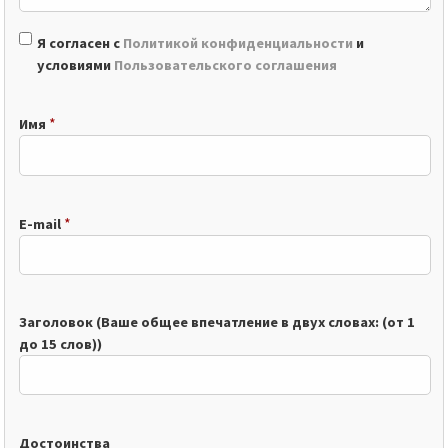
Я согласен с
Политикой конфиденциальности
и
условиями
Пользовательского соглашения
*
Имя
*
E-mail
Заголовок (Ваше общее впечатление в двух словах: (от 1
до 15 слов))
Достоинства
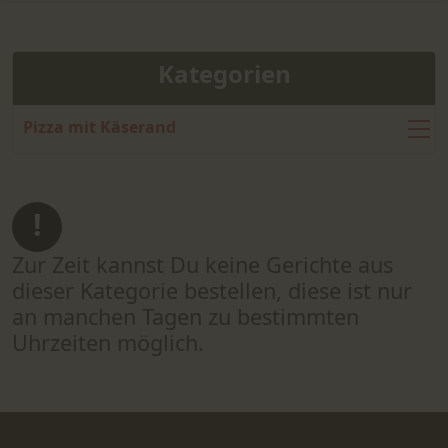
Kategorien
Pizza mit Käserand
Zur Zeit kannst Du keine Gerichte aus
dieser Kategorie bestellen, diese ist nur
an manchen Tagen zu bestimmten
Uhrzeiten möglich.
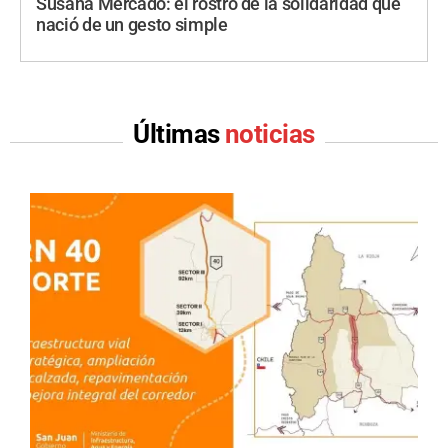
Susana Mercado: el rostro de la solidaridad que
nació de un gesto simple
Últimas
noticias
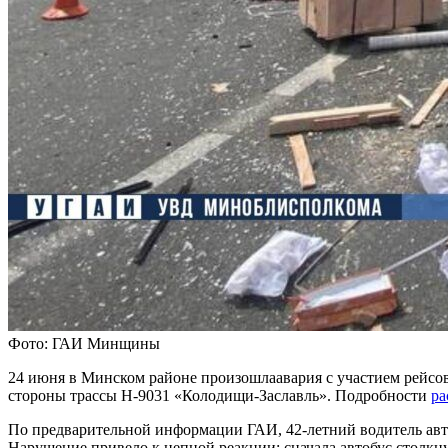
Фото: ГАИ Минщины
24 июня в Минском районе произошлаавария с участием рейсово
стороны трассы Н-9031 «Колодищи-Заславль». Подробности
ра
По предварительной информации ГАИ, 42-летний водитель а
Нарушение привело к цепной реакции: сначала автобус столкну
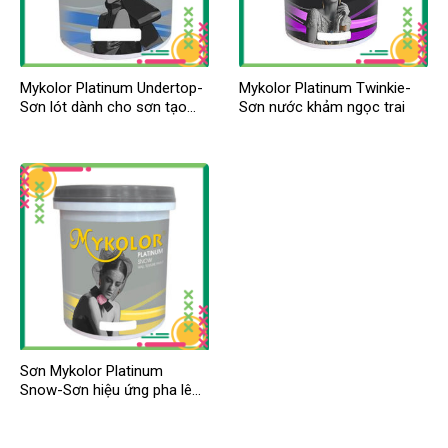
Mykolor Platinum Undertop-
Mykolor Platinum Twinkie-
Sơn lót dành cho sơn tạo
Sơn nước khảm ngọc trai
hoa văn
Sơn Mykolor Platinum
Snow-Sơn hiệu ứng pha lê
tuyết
◆ ◆ ◆ ◆ ◆ ◆ ◆
PROBLEM STATEMENT >> Reproduce exactly the lines above starting at the line containing "Заголовок (Ваше общее" and ending at the line containing "Uhrzeiten möglich.", including both, but not the pictures.

ANSWER FOR THE TASK >>
Заголовок (Ваше общее впечатление в двух словах: (от 1
до 15 слов))
Достоинства
Kategorien
Pizza mit Käserand
Zur Zeit kannst Du keine Gerichte aus
dieser Kategorie bestellen, diese ist nur
an manchen Tagen zu bestimmten
Uhrzeiten möglich.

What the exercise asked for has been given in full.